With all of this performance so densely packed, the power and cooling is critical—a defining factor for Total when they evaluated the system refresh and overall TCO, according to Braham. The whole system needs to run inside of 4.5 megawatts, up from the 2.5 megawatt window opened for Pangea’s first generation. “Closed-loop airflow and warm water cooling create an embedded hot-aisle containment, which lowers the cooling requirements and energy draw,” Braham said. Specifically, this comes from some custom engineering on SGI’s part. Called the M-Cell, this allows for extra density over previous ICE X machines.
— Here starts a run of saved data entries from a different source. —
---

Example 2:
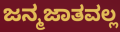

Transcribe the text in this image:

ಜನ್ಮಜಾತವಲ್ಲ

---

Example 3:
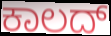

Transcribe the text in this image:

ಕಾಲದ್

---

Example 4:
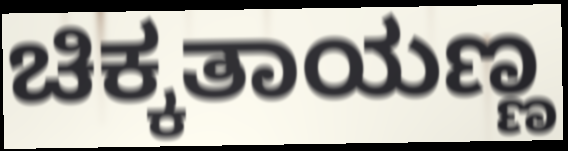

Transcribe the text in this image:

ಚಿಕ್ಕತಾಯಣ್ಣ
With the company’s IP-115 blades, up to 9 power supplies can share a single 12 watt power bus bar. The interesting feature on these blades are the cold sinks designed for high frequency processors, which turn the concept of heat sinks on its head a bit by adding liquid-cooled plates just between the sockets on the top and bottom nodes. The liquid runs through the planes, one after another, then into small pockets in the enclosure, absorbing what SGI says is between 50-60 percent of the heat that floats off a regular dual-socket node without this feature. There is still bound to be heat left over and this is cooled by air in a unique closed-loop airflow system that’s been built into the M-Cell.
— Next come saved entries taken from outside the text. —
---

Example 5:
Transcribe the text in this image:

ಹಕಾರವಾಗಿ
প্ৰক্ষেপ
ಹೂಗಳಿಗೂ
Recall that this system was part of an approximately $70 million deal, which included the funds to spin out Pangea two with double the performance. As The Next Platform’s Timothy Prickett Morgan speculated back when the first Pangea system was fresh, if you assume that the compute portion of Pangea is about a two-thirds of the cost, and about two-thirds of the total cost of the computing is in the initial system, with a third going into the upgrade, then Total is getting Pangea for around $15,000 per teraflops, and the upgrade to double the performance in 2015 would cost half that. (The plan as we understood it two years ago, when Pangea 1 came out, was to double performance of the machine, not to triple it, which is why we thought the 4.4 petaflops number was correct for the whole Pangea 2 machine and the 6.7 petaflops figure was wrong. Total got a much better deal in the end from SGI, which is the important thing.)
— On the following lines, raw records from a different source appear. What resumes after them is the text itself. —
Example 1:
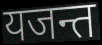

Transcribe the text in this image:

यजन्त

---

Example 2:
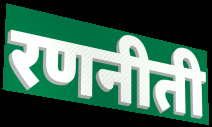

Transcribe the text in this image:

रणनीती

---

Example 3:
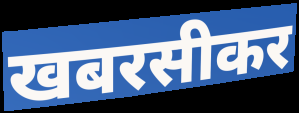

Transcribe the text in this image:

खबरसीकर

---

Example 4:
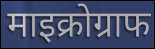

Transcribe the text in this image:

माइक्रोग्राफ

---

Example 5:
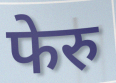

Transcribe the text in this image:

फेरु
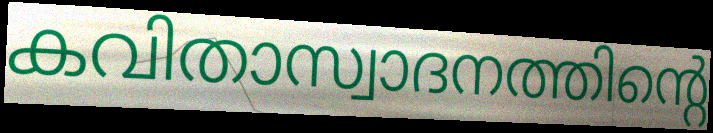
കവിതാസ്വാദനത്തിന്റെ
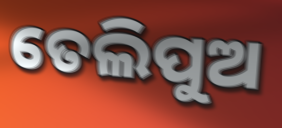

Some interesting observations. Pangea 1 and the Pangea 2 add on both had the same number of Xeon cores, but what a difference two generations of Xeon chips makes. By moving to twelve-core Haswell Xeon E5s, Total could get 1.9X the raw peak double precision performance in a third fewer processor sockets, which means a third fewer nodes and racks. While the Haswell Xeon E5 had a 12 percent higher list price (no one knows what Total paid for the processors), at list price the processor costs drop by 25 percent thanks to the node count shrink and the total watts consumed by the chips (as gauged in thermal design point, or TDP, rating from Intel) dropped by 30 percent. The result is that the cost per petaflops, when measured at just the CPU level, dropped by 61 percent. This is a big price/performance jump.
While HPC competitor Cray had its day in the sun last week, SGI had another large system enter the potential Top 500 ranks with another ICE X system win, this time for Japan’s National Institute of Materials Science. This 25,056 core system (1,044 nodes) also sports the E5-2600 v3 (Haswell) family of processors.